I was wondering if declaring the argument as a contiguous array would help (it helps a bit) and if a C implementation with AVX instructions would be faster (apparently twice as fast as Numpy). The AVX implementation might serve as a stronger baseline for Numba to target, since it runs approximately at the memory bandwidth limit. There is not much reason why such a simple function should be slower than memcpy since there is not much computation being done here.
Implementation | Time (Microseconds) |
---|---|
Numba | 1014.748 ± 160.301 |
Numba, contiguous | 792.670 ± 47.724 |
Numpy | 429.551 ± 42.410 |
C with AVX | 235.201 ± 31.141 |
import os, time, ctypes, numba, numpy as np
with open("mylib.c", "w") as f:
f.write("""
#include <immintrin.h>
#include <math.h>
// Note: Only works for array dimensions which are multiples of 4
void reduce(double *result, double *x, int n){
for (int i = 0; i < n; i += 4){
__m256d res[4];
for (int k = 0; k < 4; k++){
res[k] = _mm256_set1_pd(-INFINITY);
}
for (int j = 0; j < n; j += 4){
for (int k = 0; k < 4; k++){
res[k] = _mm256_max_pd(res[k], _mm256_loadu_pd(x + (i + k) * n + j));
}
}
for (int k = 0; k < 4; k++){
result[i + k] = fmax(fmax(res[k][0], res[k][1]), fmax(res[k][2], res[k][3]));
}
}
}
""")
# Compile and build C function
os.system("gcc -mavx -O3 -shared mylib.c -o mylib.so")
lib = ctypes.CDLL("./mylib.so")
_reduce = lib.reduce
c_double_p = ctypes.POINTER(ctypes.c_double)
_reduce.argtypes = [c_double_p, c_double_p, ctypes.c_int]
def c_avx_max_reduce_axis_1(x):
result = np.zeros(len(x))
_reduce(np.ctypeslib.as_ctypes(result), np.ctypeslib.as_ctypes(x.ravel()), len(x))
return result
@numba.njit("f8[:](f8[:, :])")
def numba_max_reduce_axis_1(x):
res = np.full((x.shape[0]), -np.inf, dtype=x.dtype)
for i in range(x.shape[0]):
for j in range(x.shape[1]):
if res[i] < x[i, j]:
res[i] = x[i, j]
return res
@numba.njit("f8[:](f8[:, ::1])")
def numba_c_order_max_reduce_axis_1(x):
res = np.full((x.shape[0]), -np.inf, dtype=x.dtype)

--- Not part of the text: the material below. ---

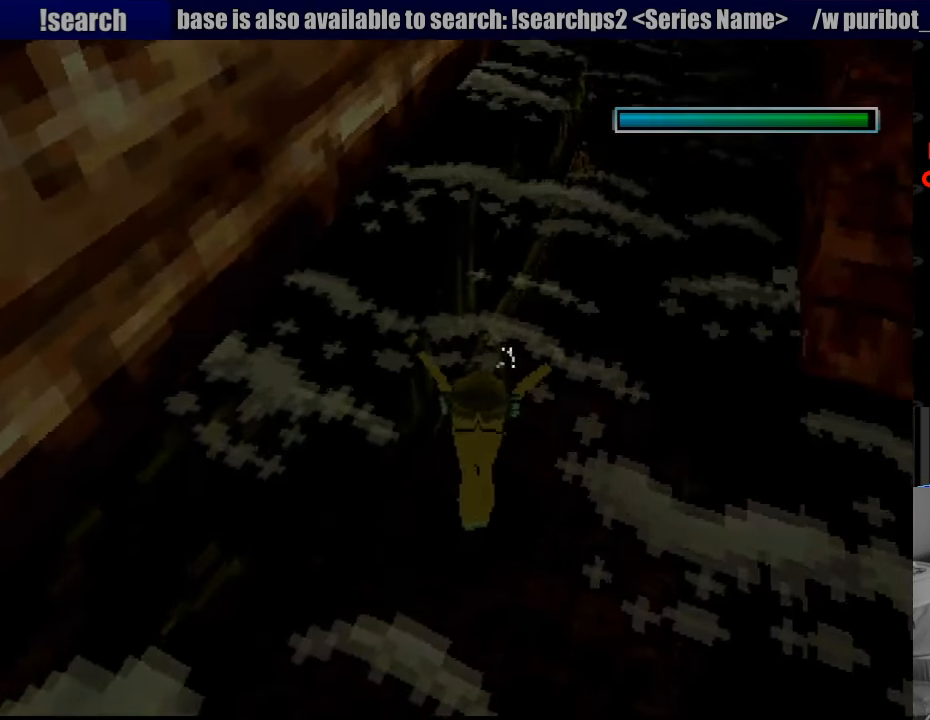
{"buttons": ["SQUARE", "DPAD_DOWN", "DPAD_RIGHT"], "events": [[33, "DPAD_RIGHT", "down"], [100, "DPAD_DOWN", "down"], [217, "DPAD_RIGHT", "up"], [250, "DPAD_RIGHT", "down"]]}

for i in range(x.shape[0]):
for j in range(x.shape[1]):
if res[i] < x[i, j]:
res[i] = x[i, j]
return res
def np_max_reduce_axis_1(x):
return x.max(axis=1)
test_data = np.random.normal(size=(1024, 1024))
functions = [
numba_max_reduce_axis_1,
numba_c_order_max_reduce_axis_1,
np_max_reduce_axis_1,
c_avx_max_reduce_axis_1,
]
results = [max_reduce_axis_1(test_data) for max_reduce_axis_1 in functions]
for res in results:
assert(np.allclose(results[0], res))
for max_reduce_axis_1 in functions:
timings = []
for _ in range(1000):
t = time.perf_counter()
max_reduce_axis_1(test_data)
timings.append((time.perf_counter() - t) * 1e6)
print(f"| {max_reduce_axis_1.__name__:31} | {np.mean(timings):9.3f} +- {np.std(timings):8.3f} us |")